◆ **Problem details**
Reproduce the part of the text about Kofele that starts with "Kofele was founded" and goes on through "the 25 kilometers.".

Top of Study text

Kofele is a town in southern Ethiopia, and the administrative center of the Kofele woreda. Located in the Mirab Arsi Zone of the Oromia Region, this town has a latitude and longitude of 7°00′N 38°45′E / 7.000°N 38.750°E / 7.000; 38.750 with an elevation of 2695 meters above sea level.

According to the Oromia Regional government, there are two telephone stations and a post office agent in Kofele. Primary, junior secondary and senior secondary schools are present, as well as medical and veterinary clinics. Although electricity is available, there are no fuel stations, banks or insurance organizations in Kofele.

Kofele was founded on the orders of Balambaras Chakiiso Tuuri in the 1910s; Waako Oborra laid out the market where the town has since occupied. The community was important at the beginning as an assembly point for long-distance caravans because of its water, grazing and strategic location. In the 1930s, Swedish missionaries operated a small school in Kofele; they returned to the town after the Italian occupation. By 1956, however, the road connecting Kofele to Shashamene remained so poor that it took 6 hours to drive the 25 kilometers.

In one of his many published accounts of life in Kofele, P.T.W. Baxter records that in the 1969 Parliamentary elections that the two-seat constituency which included Kofele returned two Arsi Oromo members. Although Arsi made up the overwhelming majority of the electorate, this was the first time that two Arsi had been elected, Baxter explains, "because more Arssi had been persuaded to register and to vote." However the provincial governor ruled the results improper, disqualified one of the candidates, and ordered a fresh election. In the second election, Arsi Oromo voters were intimidated, and the majority prevented from voting with the result that a Christian northerner was elected. "The defeated candidate was transformed from a traditionalist and Government time-server into a tribal martyr," Baxter notes.

Bottom of Study text
Top of Excerpted records

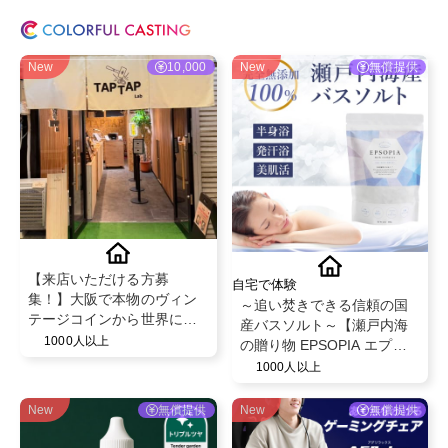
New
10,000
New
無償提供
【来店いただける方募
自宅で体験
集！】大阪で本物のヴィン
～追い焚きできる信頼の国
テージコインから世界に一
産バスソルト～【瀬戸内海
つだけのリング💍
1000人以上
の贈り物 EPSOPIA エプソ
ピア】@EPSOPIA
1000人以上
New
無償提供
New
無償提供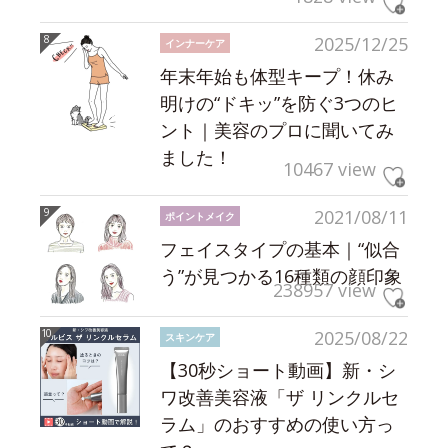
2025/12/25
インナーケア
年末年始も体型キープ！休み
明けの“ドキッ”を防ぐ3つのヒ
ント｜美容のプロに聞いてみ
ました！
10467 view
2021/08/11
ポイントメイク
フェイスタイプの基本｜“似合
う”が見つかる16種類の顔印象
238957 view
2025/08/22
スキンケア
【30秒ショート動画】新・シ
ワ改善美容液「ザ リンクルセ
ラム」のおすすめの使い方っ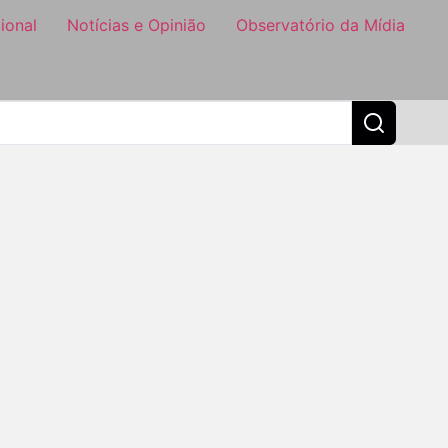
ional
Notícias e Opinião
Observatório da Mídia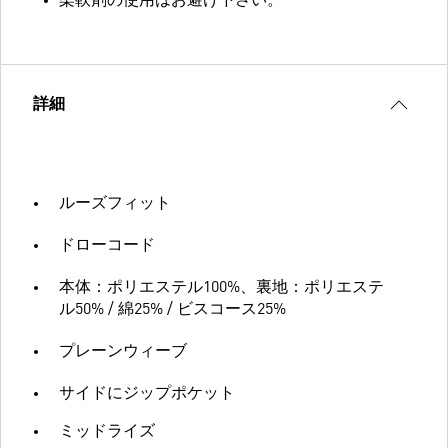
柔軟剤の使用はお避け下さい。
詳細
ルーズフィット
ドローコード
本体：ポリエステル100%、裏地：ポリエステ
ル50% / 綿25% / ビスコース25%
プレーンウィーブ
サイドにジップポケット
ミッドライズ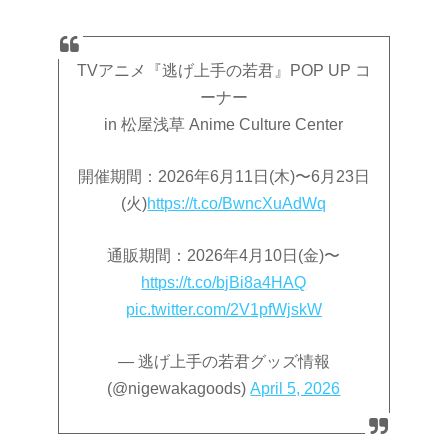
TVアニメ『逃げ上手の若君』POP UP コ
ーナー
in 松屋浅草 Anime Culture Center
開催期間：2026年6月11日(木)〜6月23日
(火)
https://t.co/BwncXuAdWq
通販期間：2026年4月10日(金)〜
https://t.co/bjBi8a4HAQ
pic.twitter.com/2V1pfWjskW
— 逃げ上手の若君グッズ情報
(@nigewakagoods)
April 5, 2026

Bottom of Excerpted records
Top of Excerpted records

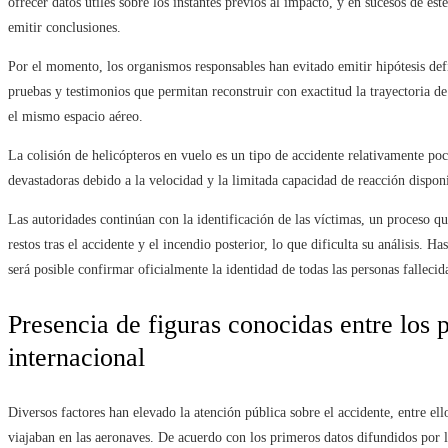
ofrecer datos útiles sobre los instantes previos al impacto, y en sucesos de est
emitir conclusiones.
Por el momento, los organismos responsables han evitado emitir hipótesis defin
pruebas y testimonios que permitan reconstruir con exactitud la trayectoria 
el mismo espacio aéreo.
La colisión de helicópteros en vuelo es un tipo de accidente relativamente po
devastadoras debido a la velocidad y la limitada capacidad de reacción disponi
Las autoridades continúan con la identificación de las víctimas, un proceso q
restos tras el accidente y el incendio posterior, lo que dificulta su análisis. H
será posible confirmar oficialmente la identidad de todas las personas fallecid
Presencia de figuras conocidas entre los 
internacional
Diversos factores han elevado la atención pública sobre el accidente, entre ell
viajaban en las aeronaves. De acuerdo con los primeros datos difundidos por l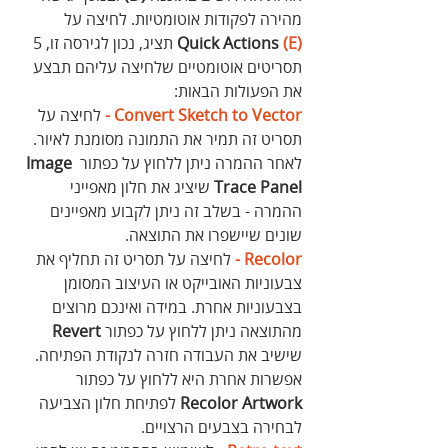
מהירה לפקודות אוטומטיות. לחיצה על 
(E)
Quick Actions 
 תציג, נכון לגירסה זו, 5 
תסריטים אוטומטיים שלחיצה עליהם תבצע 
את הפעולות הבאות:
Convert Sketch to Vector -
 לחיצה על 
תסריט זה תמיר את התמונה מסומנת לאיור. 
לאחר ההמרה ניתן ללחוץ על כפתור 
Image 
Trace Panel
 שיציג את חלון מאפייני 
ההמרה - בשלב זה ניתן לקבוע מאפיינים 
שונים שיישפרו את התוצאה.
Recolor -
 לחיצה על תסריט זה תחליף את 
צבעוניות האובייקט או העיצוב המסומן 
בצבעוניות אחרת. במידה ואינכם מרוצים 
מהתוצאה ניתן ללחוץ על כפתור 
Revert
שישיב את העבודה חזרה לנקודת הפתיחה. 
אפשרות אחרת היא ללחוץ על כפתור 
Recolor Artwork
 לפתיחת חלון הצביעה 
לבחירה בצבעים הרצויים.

Bottom of Excerpted records
Top of Excerpted records

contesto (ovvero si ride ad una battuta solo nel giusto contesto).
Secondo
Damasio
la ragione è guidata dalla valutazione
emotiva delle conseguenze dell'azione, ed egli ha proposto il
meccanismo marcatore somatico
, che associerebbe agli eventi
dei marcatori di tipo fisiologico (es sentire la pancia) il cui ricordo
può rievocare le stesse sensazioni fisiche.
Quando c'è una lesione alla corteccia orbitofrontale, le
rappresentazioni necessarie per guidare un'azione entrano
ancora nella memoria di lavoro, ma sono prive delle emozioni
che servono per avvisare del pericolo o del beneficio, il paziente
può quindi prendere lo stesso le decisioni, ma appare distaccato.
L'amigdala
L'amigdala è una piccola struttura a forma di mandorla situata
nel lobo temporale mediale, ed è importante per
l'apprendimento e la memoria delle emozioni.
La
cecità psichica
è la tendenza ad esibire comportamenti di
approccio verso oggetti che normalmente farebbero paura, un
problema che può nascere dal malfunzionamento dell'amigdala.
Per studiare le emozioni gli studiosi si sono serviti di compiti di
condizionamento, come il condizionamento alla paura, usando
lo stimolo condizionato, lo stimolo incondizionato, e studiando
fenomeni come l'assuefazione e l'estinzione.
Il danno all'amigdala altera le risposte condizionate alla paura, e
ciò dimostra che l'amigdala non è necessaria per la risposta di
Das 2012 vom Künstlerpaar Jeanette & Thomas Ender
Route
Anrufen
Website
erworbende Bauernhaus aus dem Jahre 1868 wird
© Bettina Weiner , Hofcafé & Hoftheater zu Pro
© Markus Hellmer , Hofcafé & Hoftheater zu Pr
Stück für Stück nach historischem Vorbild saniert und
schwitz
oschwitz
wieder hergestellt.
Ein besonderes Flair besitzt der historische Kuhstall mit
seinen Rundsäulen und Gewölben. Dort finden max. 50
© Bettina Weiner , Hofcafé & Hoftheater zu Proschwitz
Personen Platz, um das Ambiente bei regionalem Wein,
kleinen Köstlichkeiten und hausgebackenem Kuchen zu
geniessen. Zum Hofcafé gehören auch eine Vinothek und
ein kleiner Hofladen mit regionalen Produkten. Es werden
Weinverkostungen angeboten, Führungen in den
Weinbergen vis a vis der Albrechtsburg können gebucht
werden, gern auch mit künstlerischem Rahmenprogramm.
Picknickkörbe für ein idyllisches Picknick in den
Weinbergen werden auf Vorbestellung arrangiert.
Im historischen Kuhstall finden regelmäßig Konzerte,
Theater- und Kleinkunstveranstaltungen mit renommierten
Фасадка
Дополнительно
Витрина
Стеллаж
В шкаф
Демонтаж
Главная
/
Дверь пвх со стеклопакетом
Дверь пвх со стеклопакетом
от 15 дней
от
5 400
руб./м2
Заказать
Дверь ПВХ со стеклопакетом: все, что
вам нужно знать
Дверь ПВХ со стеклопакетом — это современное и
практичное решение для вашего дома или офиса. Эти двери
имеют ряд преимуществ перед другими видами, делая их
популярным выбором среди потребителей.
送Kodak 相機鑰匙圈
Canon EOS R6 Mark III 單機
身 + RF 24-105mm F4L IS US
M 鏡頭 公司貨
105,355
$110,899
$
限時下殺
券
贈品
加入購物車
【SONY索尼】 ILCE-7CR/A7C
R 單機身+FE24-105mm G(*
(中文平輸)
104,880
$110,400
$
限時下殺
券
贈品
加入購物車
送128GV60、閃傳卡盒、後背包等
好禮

Bottom of Excerpted records

◆ **Answer to the exercise**
Kofele was founded on the orders of Balambaras Chakiiso Tuuri in the 1910s; Waako Oborra laid out the market where the town has since occupied. The community was important at the beginning as an assembly point for long-distance caravans because of its water, grazing and strategic location. In the 1930s, Swedish missionaries operated a small school in Kofele; they returned to the town after the Italian occupation. By 1956, however, the road connecting Kofele to Shashamene remained so poor that it took 6 hours to drive the 25 kilometers.